Kantrowitz also holds to this metric. “If your total student debt when you graduate is less than your starting annual salary, you should be able to pay off your loans in 10 years or less,” he said.
Kantrowitz recommends families consider colleges on the basis of “net price,” which is how much they’ll have to pay with savings, income, and loans to cover the bill, after the help that doesn’t need to be reimbursed, including grants and scholarships, is accounted for.
When calculating the four-year net cost, Kantrowitz said, keep in mind that different years may cost different amounts because some colleges only offer grants or scholarships for the first or first two years.
After estimating the total tab, you can determine – after any savings or income you plan to put towards the college bill – if what you would need to borrow is reasonable.
“Often the cheapest option will be an in-state public college,” Kantrowitz said. “They cost a quarter to a third of the cost of a private college but offer an equally good quality education.”
If students find that every college they’ve applied to would let them borrow too much, they can look to others, as many schools are still accepting applications after May 1, Kantrowitz said.
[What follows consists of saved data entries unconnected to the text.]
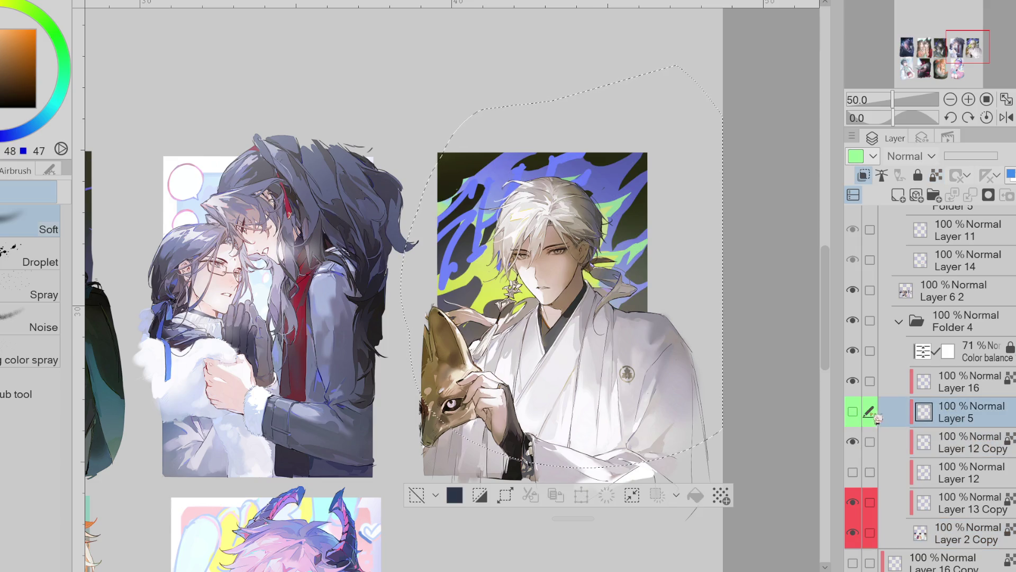
left_click(853, 471)
left_click(958, 381)
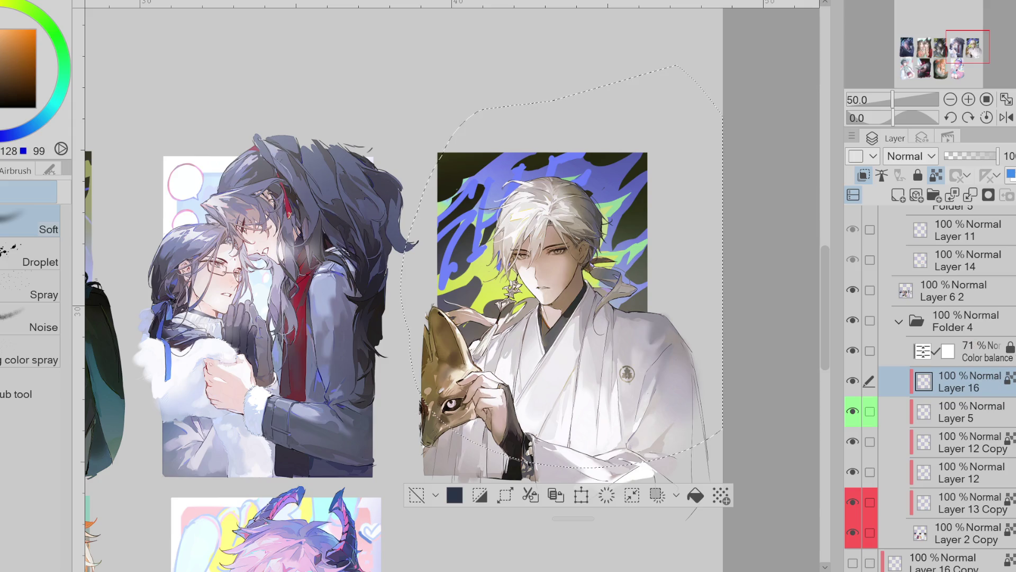
scroll(520, 289, "down", 1)
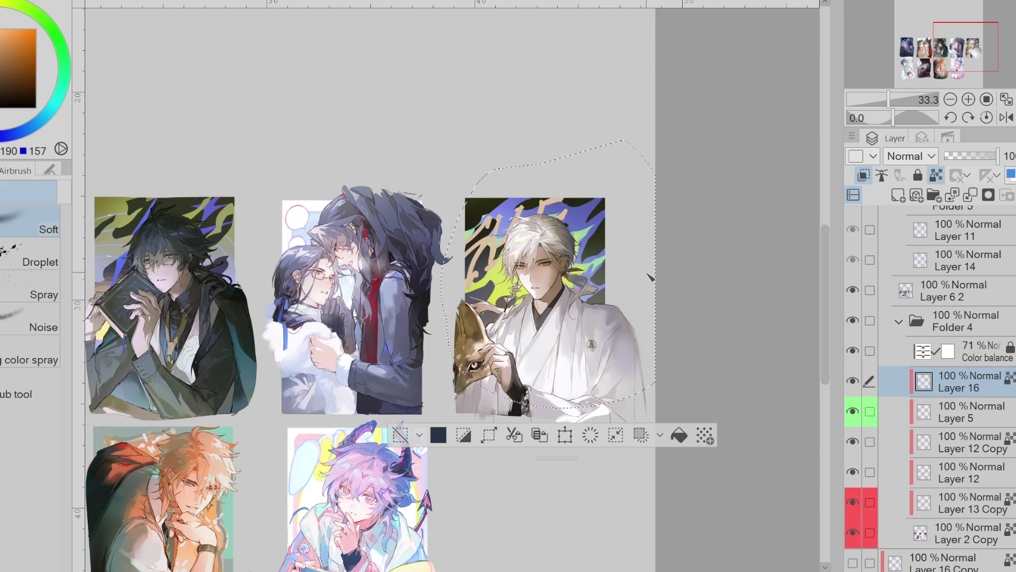
Show Folder 5's lettering again and sample colours from the card artwork
scroll(926, 344, "up", 3)
left_click(852, 312)
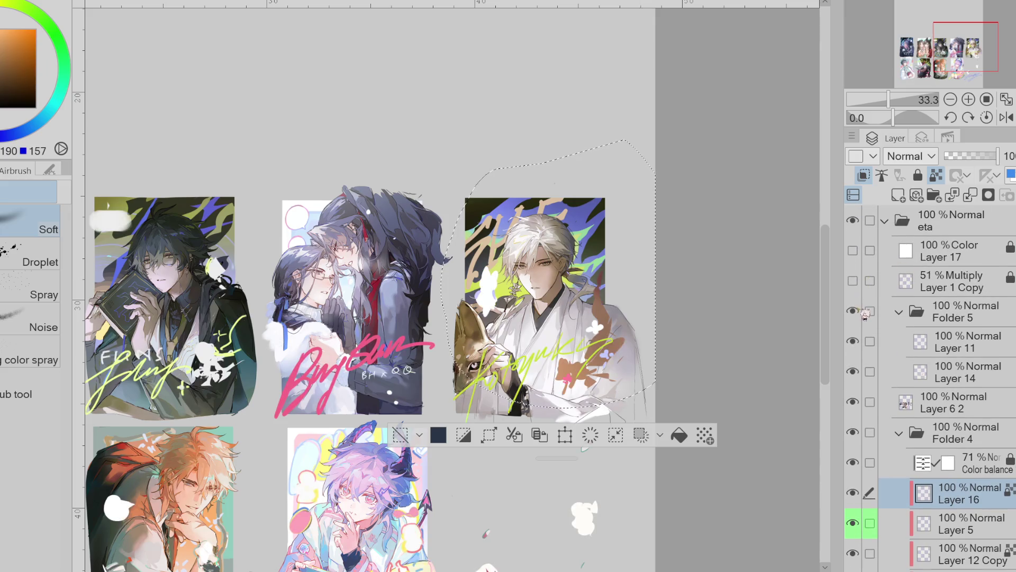
left_click(613, 348, "alt")
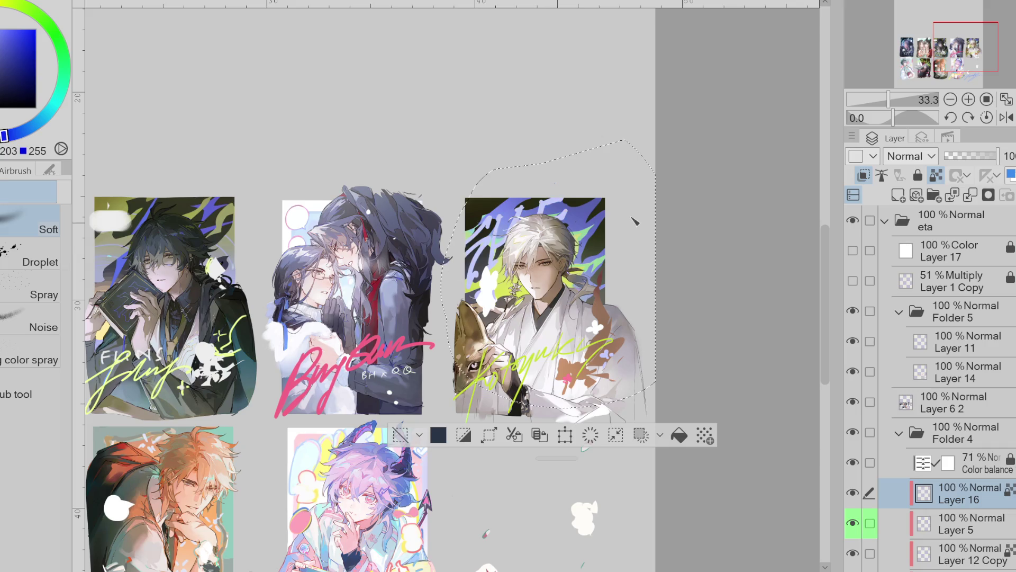
left_click(546, 347, "alt")
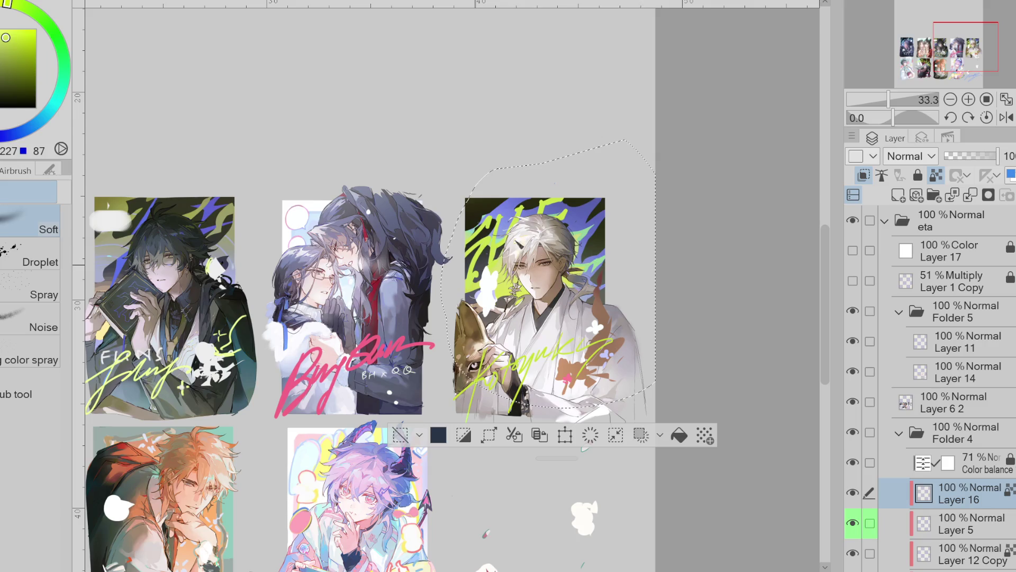
left_click(528, 236, "alt")
left_click(506, 285, "alt")
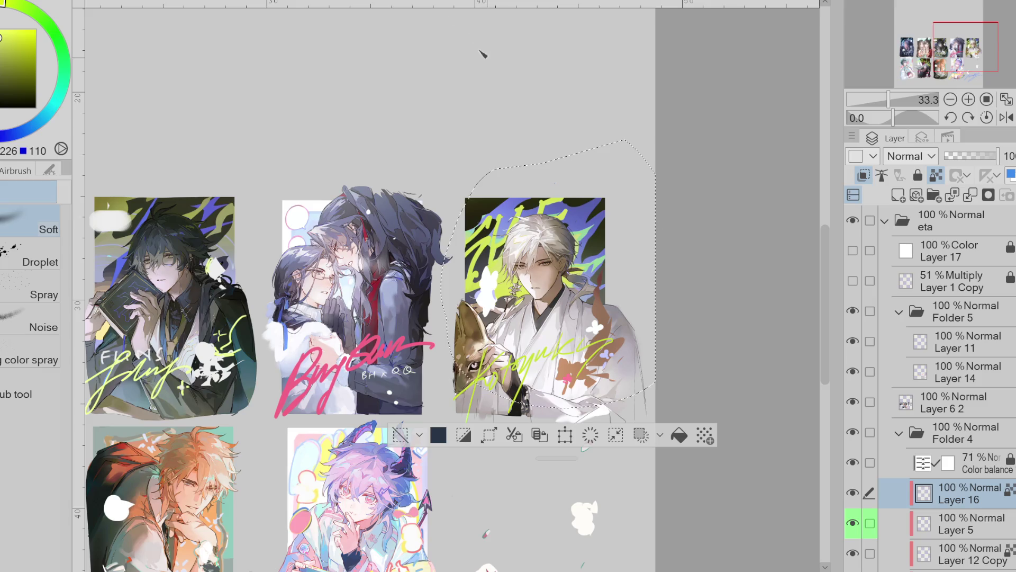
Move the lasso-selected strokes up and to the right with Ctrl+T, then deselect
key("ctrl+t")
left_click_drag(557, 277, 556, 267)
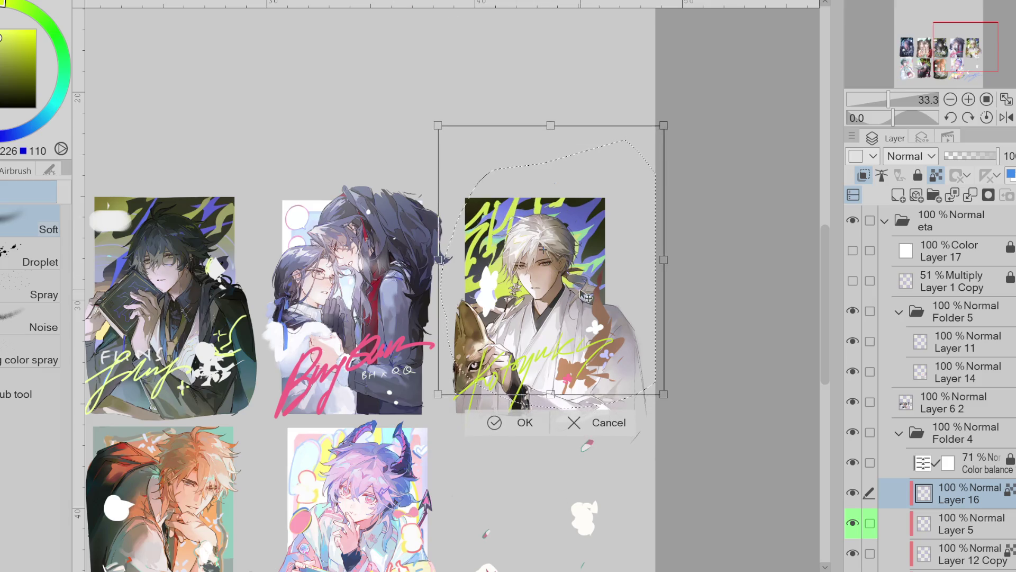
mouse_move(588, 300)
left_mouse_down()
mouse_move(623, 281)
mouse_move(683, 284)
mouse_move(675, 318)
mouse_move(582, 322)
mouse_move(579, 298)
mouse_move(593, 312)
left_mouse_up()
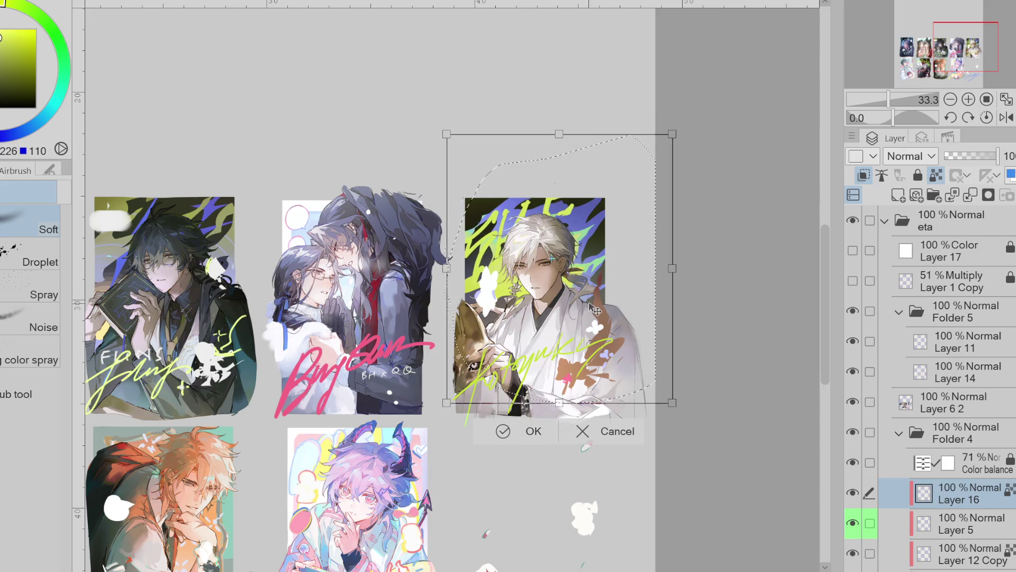
left_click(501, 431)
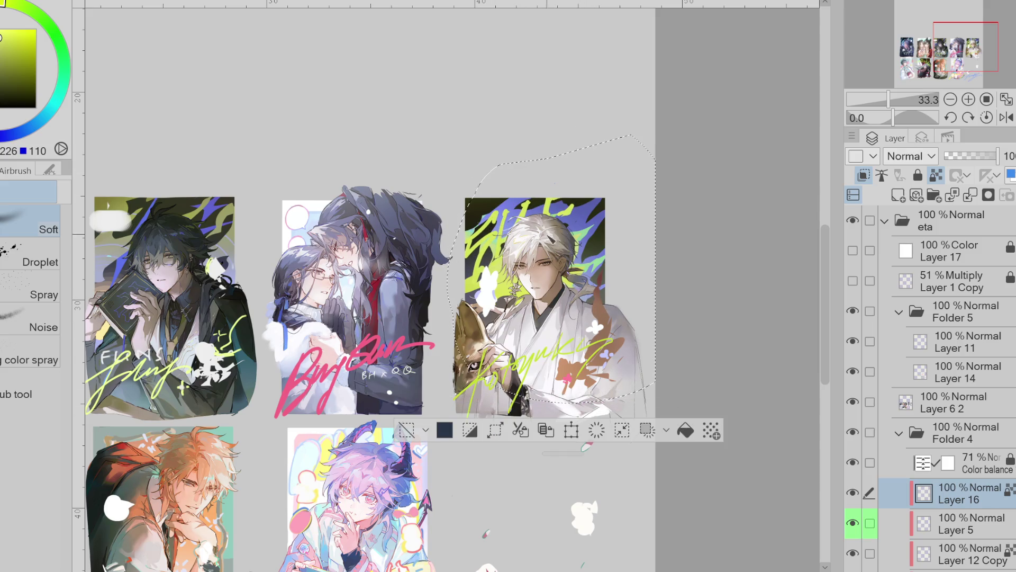
key("ctrl+d")
Lasso and transform the area around the white-haired figure's head, then reselect it
key("g")
left_click_drag(562, 173, 564, 174)
key("m")
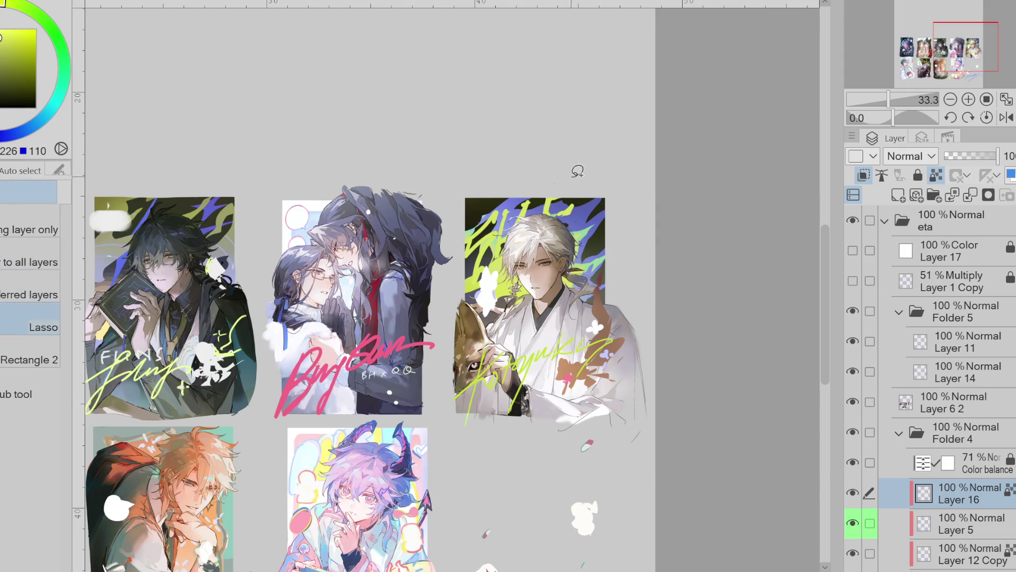
left_click_drag(556, 168, 585, 262)
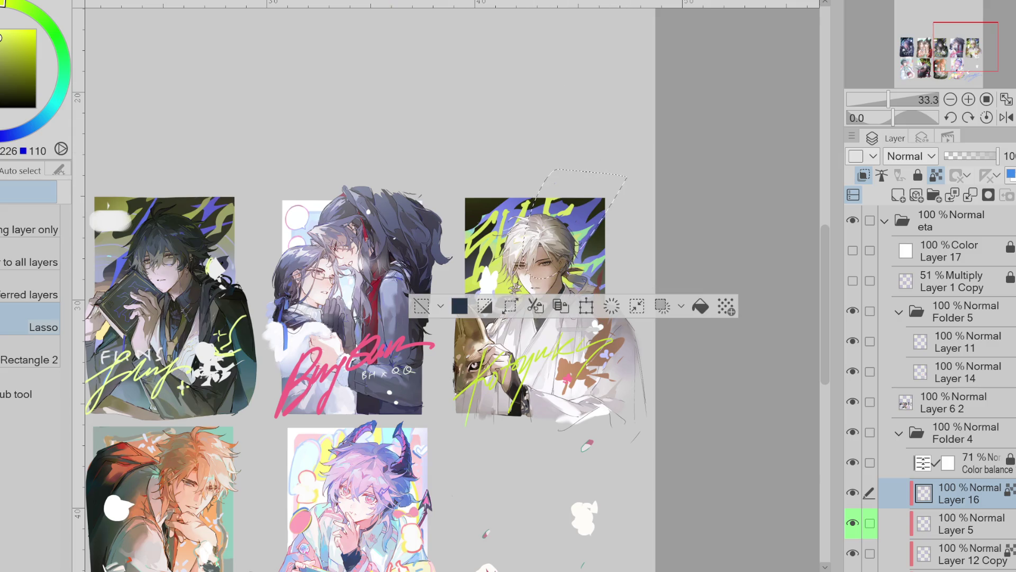
key("ctrl+t")
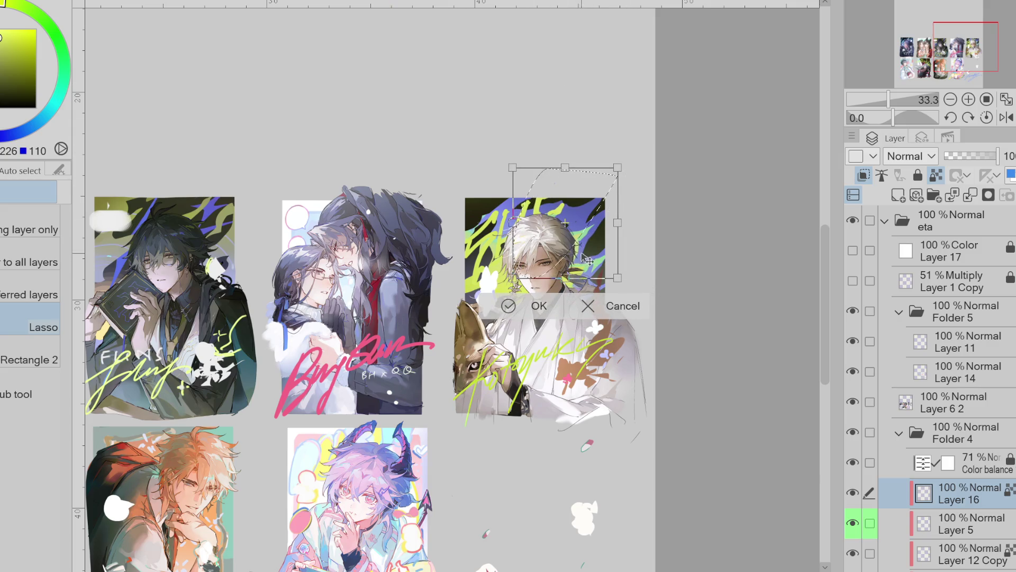
left_click(514, 312)
left_click(412, 305)
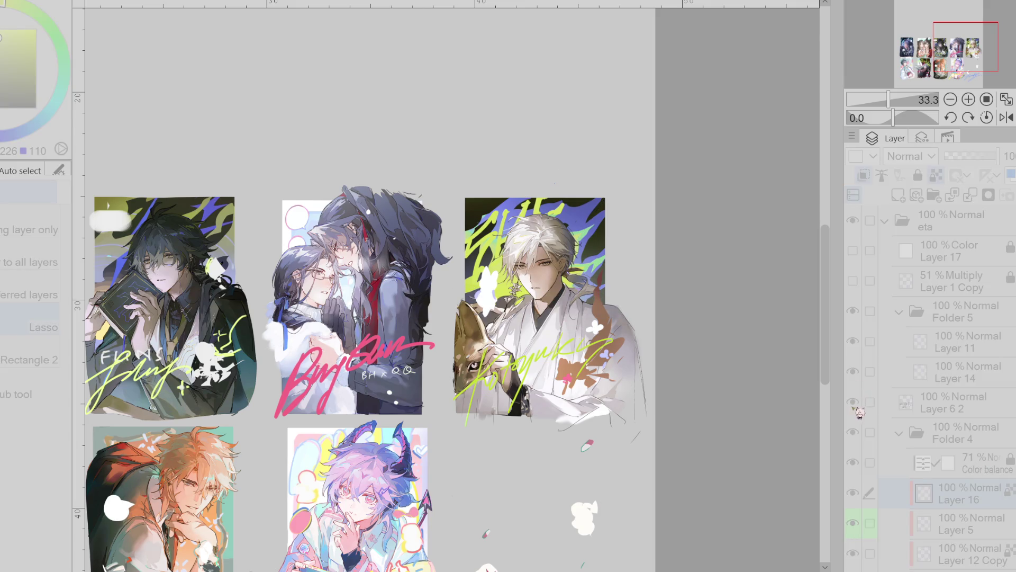
mouse_move(503, 174)
left_mouse_down()
mouse_move(593, 280)
mouse_move(627, 169)
left_mouse_up()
The National Association for College Admission Counseling usually publishes a list of colleges with places still available.
One more point: Incoming freshmen should more or less ignore news about the Biden administration’s student loan forgiveness plan, experts say.
Even if the program survives the legal challenges it faces, there is no guarantee that there will be another wave of loan cancellations.
“You should only borrow what you can reasonably afford to repay,” Kantrowitz said.